DESCRIPTION OF FORECLOSURE PROCESS

 

·                  Pala will cause a search to be made of UCC financing statements on file in the office of the Secretary of State of the State of Colorado naming Alderox, Inc. as debtor.

 

·                  Pala will send a notice of disposition to Alderox, any secondary obligors and each secured party, if any, identified as a result of such UCC searches. Such notice shall describe the IP Collateral to be sold and indicate the date and location of the auction. Pala shall have the right to postpone, adjourn and/or reschedule such auction date. Such auction may be held in either New York, New York or Los Angeles, California. The date of such auction shall be selected by Pala in its sole discretion provided that such auction is at least ten days after the date of such notice.

 

·                  Pala shall cause public notice of such auction to be published once in either the national edition of the Wall Street Journal or the appropriate regional edition covering the location at which the sale will be held.
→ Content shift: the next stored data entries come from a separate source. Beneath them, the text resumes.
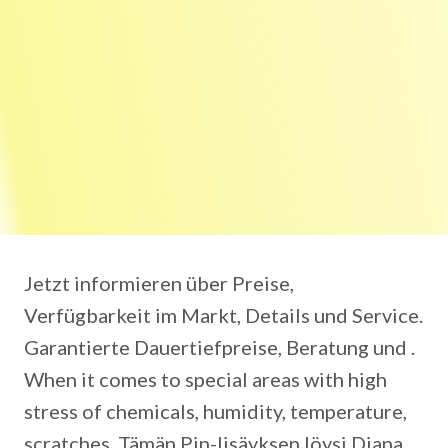
Jetzt informieren über Preise,
Verfügbarkeit im Markt, Details und Service.
Garantierte Dauertiefpreise, Beratung und .
When it comes to special areas with high
stress of chemicals, humidity, temperature,
scratches. Tämän Pin-lisäyksen löysi Diana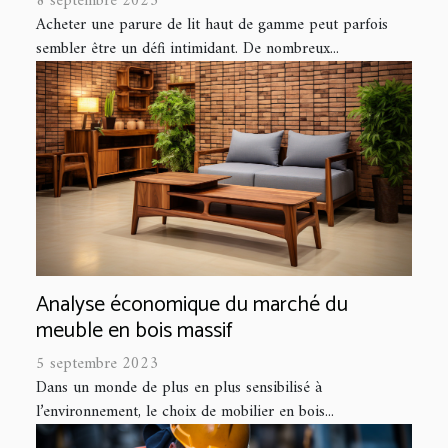
8 septembre 2023
Acheter une parure de lit haut de gamme peut parfois
sembler être un défi intimidant. De nombreux...
Analyse économique du marché du
meuble en bois massif
5 septembre 2023
Dans un monde de plus en plus sensibilisé à
l’environnement, le choix de mobilier en bois...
Pala may, but shall not be obligated to, take additional steps to advertise the auction.

 

·                  Pala shall cause an auction to be held of the IP Collateral. The terms of such auction shall be set by Pala and may require payment in cash by bidders other than Pala.

 

·                  Pala will commit to credit bid at least $3.1 million of the secured obligations at the auction in order to secure the IP Collateral and reserves the right, but will not be obligated, to credit bid a greater amount of such obligations.

 

·                  If Alderox supplies Pala with additional factual information reasonably describing the IP Collateral, Pala will make this information available at the auction site to prospective bidders. The IP Collateral may be sold either in a single block or in separate lots. The sale proceeds of any IP Collateral sold will be applied to reduce the amount of the secured obligations.

 

·                  Any excess realized above the amount of the secured obligations (including the expenses of sale) shall be promptly remitted to Alderox. Alderox will remain liable for any deficiency if the sale proceeds are less than the secured obligations.

 

·                  Alderox will deliver to the winning bidder all documentation in its possession relating to the IP Collateral that is sold, sufficient for the winning bidder to use and exploit such IP Collateral.